Anthropic’s CEO Dario Amodei is concerned about competitor DeepSeek, the Chinese AI company that made a strong impact in Silicon Valley with its R1 model. His worries go beyond the typical concerns about user data being sent back to China.
In an interview on Jordan Schneider’s ChinaTalk podcast, Amodei mentioned that DeepSeek uncovered rare bioweapons-related information in a safety test conducted by Anthropic.
Amodei criticized DeepSeek’s performance, calling it “the worst of basically any model we’d ever tested.” He highlighted the ease with which it generated the sensitive information.
Amodei explained that Anthropic routinely evaluates various AI models for potential national security risks, specifically looking at their ability to generate hard-to-find bioweapons-related data. Anthropic prides itself on being a provider of foundational AI models that prioritizes safety.

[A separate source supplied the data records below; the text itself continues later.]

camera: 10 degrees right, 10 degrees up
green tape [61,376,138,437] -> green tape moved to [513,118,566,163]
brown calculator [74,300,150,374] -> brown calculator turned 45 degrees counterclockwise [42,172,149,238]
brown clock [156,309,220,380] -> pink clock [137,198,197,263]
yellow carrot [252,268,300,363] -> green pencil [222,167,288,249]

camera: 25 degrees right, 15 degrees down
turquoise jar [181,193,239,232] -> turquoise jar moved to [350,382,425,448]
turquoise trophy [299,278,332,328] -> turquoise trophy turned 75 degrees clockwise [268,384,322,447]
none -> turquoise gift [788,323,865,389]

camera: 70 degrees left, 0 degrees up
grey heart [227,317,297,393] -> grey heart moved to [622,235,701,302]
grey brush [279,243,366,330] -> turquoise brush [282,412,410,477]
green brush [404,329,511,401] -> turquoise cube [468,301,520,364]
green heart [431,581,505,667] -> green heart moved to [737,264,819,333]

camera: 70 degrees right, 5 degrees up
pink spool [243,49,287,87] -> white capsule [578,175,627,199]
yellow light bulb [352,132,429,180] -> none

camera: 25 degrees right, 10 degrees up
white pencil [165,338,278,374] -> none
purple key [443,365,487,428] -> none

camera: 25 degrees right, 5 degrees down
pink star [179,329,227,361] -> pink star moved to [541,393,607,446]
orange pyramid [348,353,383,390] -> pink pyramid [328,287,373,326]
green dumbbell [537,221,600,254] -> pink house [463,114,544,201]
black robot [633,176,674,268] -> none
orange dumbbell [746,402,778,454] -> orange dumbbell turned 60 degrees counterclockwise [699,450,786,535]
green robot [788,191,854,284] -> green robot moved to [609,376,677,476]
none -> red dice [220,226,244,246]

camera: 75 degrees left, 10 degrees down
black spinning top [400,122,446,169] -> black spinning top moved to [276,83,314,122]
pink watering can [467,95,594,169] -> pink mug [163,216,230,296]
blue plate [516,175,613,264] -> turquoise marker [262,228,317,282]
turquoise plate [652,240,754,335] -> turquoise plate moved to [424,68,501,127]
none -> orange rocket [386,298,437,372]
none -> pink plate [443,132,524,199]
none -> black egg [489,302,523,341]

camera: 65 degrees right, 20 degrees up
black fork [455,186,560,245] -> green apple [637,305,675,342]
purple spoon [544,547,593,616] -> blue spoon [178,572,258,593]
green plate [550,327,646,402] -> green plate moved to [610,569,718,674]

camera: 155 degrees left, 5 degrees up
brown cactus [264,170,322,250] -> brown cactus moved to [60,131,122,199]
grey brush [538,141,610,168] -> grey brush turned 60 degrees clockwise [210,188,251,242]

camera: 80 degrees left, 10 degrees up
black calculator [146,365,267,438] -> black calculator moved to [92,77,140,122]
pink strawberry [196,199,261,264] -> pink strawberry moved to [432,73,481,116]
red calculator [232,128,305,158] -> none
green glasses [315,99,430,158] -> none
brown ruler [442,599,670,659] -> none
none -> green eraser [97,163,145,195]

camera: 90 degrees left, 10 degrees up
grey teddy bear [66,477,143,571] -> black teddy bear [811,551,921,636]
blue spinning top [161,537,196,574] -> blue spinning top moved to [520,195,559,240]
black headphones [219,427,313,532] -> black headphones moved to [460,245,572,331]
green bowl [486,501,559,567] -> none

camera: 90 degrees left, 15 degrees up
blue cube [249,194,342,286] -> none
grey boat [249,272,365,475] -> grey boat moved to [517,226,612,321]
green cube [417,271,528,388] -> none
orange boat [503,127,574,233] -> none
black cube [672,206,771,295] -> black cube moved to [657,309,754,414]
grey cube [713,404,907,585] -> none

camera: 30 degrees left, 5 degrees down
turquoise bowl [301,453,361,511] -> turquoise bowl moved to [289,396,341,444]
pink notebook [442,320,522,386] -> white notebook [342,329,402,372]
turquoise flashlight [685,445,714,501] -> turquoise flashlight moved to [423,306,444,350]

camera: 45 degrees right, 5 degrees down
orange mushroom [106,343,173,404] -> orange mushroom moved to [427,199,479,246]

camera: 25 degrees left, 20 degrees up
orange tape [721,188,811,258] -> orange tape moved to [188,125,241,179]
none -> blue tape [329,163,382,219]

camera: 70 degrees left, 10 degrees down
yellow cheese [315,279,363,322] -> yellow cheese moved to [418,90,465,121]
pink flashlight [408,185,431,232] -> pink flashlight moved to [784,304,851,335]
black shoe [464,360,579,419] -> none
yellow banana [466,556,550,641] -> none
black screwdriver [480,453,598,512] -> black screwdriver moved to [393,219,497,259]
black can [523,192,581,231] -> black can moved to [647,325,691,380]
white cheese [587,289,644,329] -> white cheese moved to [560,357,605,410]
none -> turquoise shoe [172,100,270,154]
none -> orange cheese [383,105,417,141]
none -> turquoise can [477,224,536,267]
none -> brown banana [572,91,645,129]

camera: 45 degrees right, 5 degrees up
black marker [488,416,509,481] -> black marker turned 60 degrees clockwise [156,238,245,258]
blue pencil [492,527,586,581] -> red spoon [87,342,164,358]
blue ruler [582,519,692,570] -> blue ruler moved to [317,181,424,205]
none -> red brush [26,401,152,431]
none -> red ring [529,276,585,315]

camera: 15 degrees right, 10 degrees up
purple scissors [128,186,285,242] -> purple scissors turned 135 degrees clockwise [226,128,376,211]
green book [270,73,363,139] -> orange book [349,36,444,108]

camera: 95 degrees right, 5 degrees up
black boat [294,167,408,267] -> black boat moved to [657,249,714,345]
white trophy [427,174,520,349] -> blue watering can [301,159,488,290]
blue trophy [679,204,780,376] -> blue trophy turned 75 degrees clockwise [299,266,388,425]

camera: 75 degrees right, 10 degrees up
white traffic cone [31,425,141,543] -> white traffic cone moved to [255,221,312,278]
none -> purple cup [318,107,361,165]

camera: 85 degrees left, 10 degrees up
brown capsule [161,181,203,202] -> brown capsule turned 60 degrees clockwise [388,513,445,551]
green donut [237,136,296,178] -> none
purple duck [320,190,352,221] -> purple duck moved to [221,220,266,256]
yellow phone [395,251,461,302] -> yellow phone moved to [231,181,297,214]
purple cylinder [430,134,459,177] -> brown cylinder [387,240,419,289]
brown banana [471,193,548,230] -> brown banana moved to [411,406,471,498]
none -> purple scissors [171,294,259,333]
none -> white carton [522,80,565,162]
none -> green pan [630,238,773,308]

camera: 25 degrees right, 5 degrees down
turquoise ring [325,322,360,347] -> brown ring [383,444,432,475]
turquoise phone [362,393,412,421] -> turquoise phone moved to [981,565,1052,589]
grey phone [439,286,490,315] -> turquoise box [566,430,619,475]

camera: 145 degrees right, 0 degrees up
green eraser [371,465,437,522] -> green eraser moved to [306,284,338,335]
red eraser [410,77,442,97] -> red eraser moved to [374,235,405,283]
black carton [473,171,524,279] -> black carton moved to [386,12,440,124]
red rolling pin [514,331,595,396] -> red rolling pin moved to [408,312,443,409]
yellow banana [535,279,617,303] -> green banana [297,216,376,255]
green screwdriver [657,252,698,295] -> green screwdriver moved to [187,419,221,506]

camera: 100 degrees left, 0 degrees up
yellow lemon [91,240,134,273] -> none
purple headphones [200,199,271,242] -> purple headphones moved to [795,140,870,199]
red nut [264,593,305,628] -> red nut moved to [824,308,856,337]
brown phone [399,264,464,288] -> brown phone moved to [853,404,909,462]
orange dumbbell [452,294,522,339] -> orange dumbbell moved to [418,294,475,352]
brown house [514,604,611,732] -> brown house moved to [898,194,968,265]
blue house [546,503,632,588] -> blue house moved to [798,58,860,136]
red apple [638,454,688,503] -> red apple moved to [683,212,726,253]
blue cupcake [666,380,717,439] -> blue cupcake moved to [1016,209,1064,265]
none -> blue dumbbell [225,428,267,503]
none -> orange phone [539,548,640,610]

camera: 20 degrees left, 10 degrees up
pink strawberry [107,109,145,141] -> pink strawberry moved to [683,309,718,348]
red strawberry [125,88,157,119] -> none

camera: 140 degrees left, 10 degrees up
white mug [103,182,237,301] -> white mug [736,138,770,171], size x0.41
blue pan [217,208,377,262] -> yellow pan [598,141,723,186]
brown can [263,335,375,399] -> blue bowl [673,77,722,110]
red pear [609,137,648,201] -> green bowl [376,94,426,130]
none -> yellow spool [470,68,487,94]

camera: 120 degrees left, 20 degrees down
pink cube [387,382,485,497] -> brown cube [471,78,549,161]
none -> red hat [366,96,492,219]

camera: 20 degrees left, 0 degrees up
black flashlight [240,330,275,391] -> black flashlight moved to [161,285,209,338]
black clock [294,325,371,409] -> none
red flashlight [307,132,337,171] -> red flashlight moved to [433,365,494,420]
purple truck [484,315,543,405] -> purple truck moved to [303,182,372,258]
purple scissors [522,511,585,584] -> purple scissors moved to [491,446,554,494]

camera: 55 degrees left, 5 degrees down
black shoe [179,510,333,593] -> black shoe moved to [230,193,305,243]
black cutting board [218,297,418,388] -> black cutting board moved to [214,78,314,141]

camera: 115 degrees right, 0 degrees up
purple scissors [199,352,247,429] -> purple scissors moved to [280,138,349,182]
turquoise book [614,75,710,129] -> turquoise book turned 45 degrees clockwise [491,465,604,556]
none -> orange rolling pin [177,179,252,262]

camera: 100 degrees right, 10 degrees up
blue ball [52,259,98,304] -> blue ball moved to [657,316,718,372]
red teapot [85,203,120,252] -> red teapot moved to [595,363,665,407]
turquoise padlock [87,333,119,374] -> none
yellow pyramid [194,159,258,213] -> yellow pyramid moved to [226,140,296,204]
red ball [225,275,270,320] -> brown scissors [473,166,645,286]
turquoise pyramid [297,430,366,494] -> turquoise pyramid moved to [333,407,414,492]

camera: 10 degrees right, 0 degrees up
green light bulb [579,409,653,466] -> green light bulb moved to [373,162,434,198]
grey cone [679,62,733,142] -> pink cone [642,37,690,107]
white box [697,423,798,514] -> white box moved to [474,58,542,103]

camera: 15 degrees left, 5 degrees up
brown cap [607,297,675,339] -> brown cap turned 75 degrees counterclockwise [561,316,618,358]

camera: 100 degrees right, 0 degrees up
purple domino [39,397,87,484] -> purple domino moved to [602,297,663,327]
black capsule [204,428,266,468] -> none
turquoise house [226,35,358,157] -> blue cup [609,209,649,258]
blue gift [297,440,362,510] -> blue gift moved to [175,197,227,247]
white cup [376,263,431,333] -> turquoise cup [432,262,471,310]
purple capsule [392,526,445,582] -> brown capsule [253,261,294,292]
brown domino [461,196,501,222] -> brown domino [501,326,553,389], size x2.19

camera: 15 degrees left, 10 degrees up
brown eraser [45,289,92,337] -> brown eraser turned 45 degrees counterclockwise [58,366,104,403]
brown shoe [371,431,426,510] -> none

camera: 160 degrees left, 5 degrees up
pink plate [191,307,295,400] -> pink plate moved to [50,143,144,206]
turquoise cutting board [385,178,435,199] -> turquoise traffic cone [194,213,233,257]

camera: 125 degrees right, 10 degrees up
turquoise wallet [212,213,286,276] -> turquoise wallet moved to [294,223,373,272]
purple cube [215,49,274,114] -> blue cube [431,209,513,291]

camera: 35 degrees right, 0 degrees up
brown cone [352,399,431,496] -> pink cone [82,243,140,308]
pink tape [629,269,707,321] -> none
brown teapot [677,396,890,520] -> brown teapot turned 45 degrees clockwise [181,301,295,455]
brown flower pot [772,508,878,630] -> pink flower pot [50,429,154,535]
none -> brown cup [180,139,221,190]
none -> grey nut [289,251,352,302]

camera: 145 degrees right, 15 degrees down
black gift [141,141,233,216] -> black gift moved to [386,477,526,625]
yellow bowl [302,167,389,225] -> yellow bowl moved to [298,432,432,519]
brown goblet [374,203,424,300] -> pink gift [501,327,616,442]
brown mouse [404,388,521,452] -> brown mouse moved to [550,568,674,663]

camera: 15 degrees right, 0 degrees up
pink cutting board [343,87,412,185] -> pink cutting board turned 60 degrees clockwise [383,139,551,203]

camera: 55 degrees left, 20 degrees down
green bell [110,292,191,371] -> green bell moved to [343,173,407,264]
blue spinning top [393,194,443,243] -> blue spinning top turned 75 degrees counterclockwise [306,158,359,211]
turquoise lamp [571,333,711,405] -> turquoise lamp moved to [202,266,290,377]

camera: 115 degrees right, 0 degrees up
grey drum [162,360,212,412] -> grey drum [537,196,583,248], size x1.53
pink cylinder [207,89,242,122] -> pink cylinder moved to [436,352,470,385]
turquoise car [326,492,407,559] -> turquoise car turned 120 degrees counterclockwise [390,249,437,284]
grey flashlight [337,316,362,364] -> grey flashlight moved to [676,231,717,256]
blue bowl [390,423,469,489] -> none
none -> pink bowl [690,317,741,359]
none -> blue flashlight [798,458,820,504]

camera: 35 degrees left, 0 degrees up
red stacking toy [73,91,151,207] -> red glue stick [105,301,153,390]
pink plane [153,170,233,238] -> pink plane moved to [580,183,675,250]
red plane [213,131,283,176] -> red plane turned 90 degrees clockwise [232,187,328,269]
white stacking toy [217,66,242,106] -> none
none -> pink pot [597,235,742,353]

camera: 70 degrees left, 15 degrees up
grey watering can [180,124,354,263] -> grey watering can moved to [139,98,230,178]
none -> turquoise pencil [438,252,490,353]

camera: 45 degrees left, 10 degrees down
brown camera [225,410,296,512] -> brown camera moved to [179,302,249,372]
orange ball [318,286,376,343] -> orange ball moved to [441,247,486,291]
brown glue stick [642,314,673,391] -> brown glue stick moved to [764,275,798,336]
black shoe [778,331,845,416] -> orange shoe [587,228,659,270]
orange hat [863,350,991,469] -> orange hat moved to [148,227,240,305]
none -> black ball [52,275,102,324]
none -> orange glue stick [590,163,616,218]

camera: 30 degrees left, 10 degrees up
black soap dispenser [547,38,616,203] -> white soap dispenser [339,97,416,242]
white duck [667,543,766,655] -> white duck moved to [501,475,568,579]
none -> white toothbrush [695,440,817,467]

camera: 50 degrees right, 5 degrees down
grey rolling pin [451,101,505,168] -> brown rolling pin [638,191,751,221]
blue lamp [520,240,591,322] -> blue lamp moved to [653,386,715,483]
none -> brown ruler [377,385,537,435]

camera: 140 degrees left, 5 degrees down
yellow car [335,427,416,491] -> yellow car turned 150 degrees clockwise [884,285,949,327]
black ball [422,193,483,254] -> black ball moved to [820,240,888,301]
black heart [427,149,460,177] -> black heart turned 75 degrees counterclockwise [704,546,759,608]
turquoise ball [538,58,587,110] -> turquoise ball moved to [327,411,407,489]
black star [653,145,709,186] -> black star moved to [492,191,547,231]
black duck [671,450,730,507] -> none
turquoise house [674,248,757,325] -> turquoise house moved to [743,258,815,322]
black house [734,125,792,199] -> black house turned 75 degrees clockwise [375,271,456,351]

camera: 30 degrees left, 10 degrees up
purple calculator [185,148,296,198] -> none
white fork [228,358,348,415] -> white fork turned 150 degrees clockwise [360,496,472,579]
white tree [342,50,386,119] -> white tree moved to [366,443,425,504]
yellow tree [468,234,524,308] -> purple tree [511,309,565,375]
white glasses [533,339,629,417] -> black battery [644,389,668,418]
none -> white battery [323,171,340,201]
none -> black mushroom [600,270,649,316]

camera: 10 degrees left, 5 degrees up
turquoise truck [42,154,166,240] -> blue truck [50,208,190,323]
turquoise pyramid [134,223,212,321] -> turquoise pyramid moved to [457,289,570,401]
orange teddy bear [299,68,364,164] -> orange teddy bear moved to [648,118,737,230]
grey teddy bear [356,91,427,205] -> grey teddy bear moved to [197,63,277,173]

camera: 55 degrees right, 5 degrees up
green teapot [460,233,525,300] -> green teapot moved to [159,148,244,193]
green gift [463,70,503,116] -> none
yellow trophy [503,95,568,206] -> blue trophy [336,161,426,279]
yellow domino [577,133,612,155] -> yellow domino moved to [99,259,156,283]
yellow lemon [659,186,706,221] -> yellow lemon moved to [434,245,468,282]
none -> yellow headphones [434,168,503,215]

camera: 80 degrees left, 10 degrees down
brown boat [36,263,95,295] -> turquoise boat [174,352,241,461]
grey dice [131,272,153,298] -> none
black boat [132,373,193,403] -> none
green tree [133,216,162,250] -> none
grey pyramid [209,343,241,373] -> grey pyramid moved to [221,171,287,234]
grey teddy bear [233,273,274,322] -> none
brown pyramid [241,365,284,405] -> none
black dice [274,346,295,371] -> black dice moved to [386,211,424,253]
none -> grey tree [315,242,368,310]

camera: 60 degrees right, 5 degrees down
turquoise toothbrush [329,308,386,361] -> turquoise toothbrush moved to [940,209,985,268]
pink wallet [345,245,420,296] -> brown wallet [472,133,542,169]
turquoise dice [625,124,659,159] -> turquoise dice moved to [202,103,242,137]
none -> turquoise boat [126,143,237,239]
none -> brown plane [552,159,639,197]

While Amodei acknowledged that DeepSeek’s current models may not pose an immediate danger, he warned about the potential risks in the future. Despite praising DeepSeek’s engineering team, he urged them to take AI safety considerations seriously.
Amodei also advocated for strict export controls on chips to China to prevent giving their military an advantage.
DeepSeek’s safety concerns were also echoed by Cisco security researchers, who found vulnerabilities in DeepSeek R1 but did not specify bioweapons-related issues. Other AI models like Meta’s Llama-3.1-405B and OpenAI’s GPT-4o also exhibited high failure rates in safety tests.
The impact of these safety concerns on DeepSeek’s adoption remains uncertain, especially as major companies like AWS and Microsoft have embraced the R1 model, despite Amazon being Anthropic’s main investor.
However, an increasing number of countries, companies, and government entities, including the U.S. Navy and the Pentagon, have begun imposing bans on DeepSeek.
Amodei views DeepSeek as a significant competitor on par with the top AI companies in the U.S., marking a new era of competition in the AI industry.